**Task directions:**
Leave out the pictures and restate the rest of the data exactly.

**Supplied information:**
%%
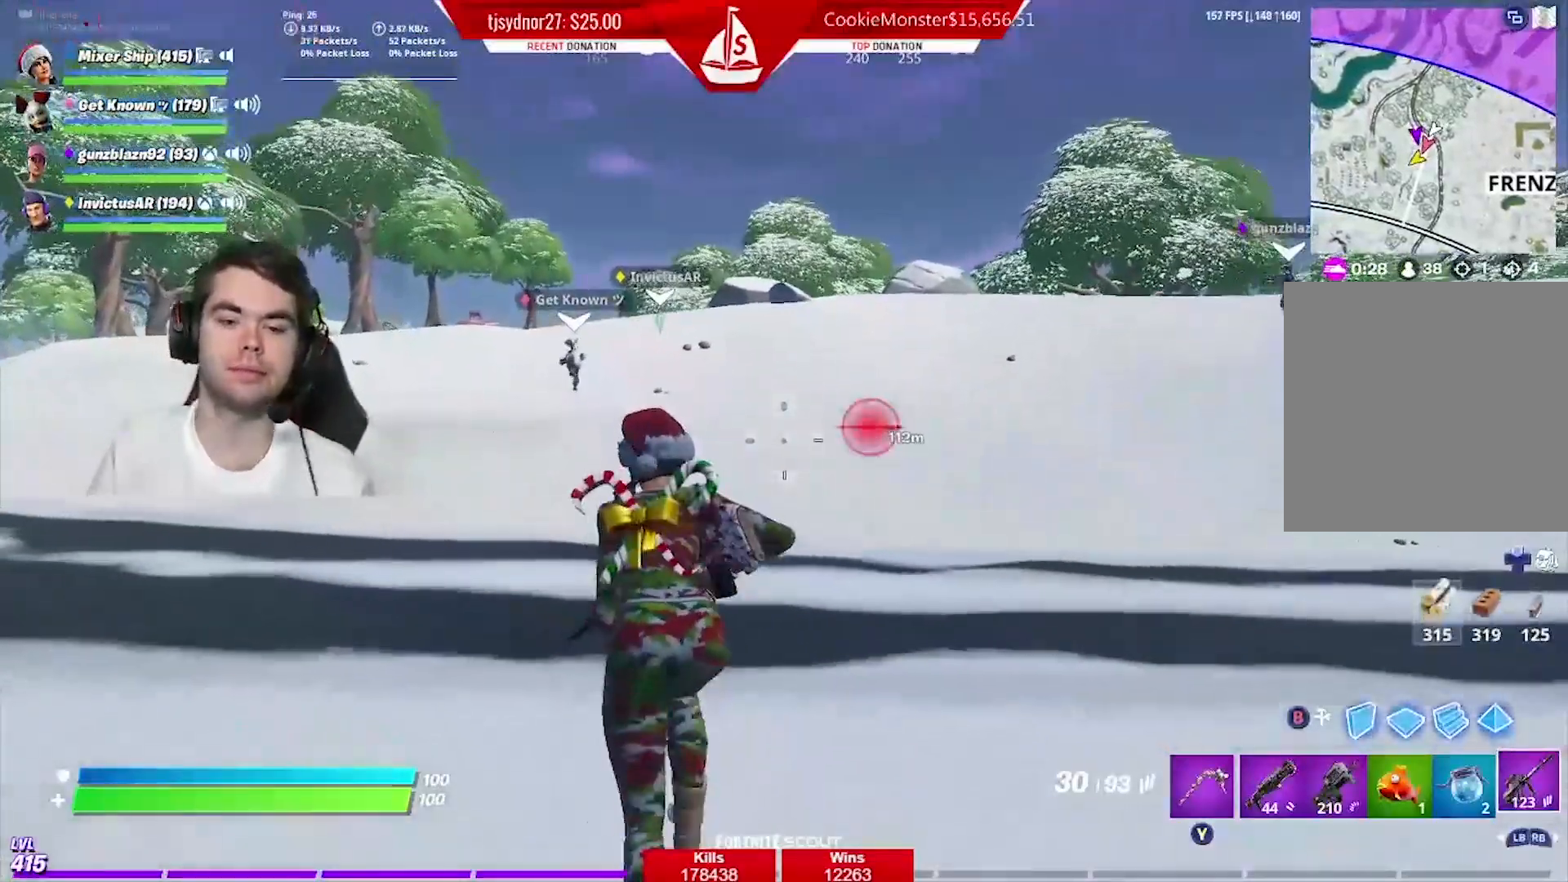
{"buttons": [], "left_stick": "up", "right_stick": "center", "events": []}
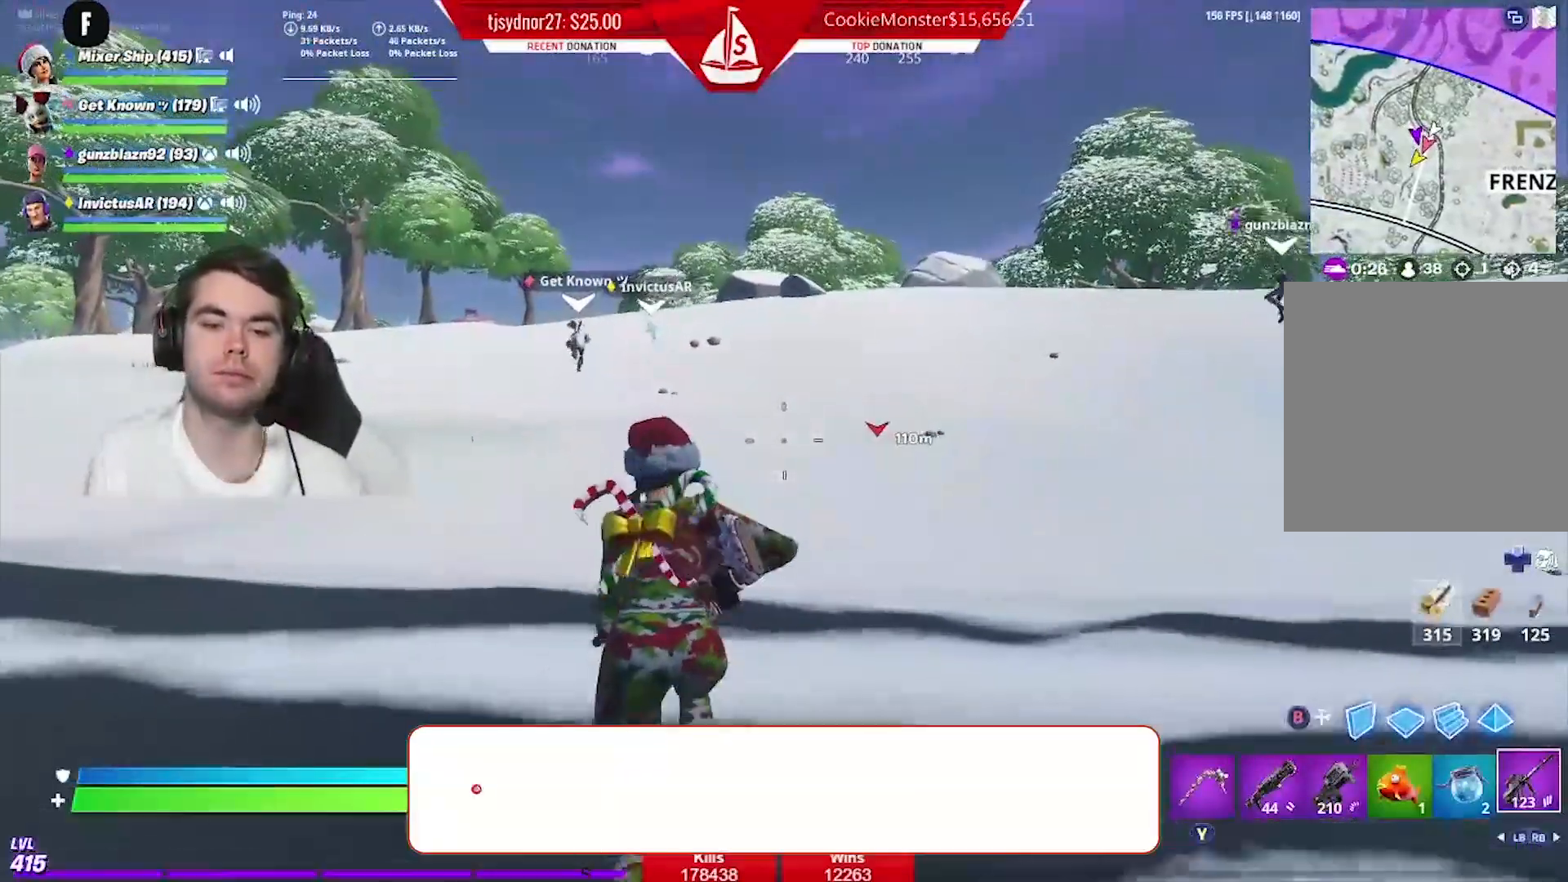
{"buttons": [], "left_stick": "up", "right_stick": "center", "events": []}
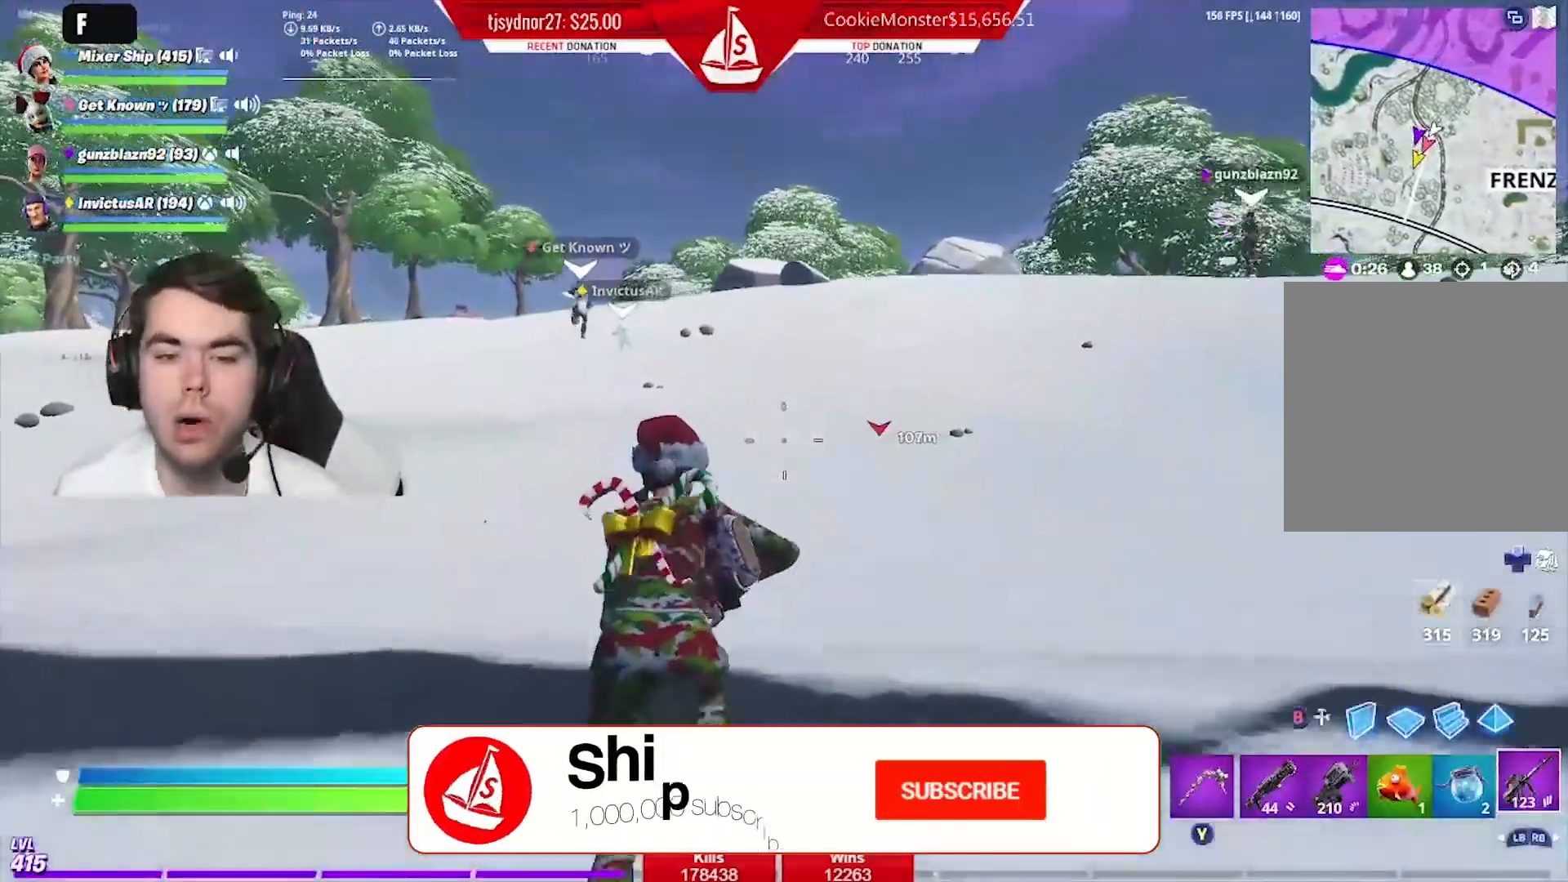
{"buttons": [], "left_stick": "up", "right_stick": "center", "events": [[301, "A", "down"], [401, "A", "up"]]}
%%
**Completed task:**
{"buttons": [], "left_stick": "up", "right_stick": "center", "events": []}
{"buttons": [], "left_stick": "up", "right_stick": "center", "events": []}
{"buttons": [], "left_stick": "up", "right_stick": "center", "events": [[301, "A", "down"], [401, "A", "up"]]}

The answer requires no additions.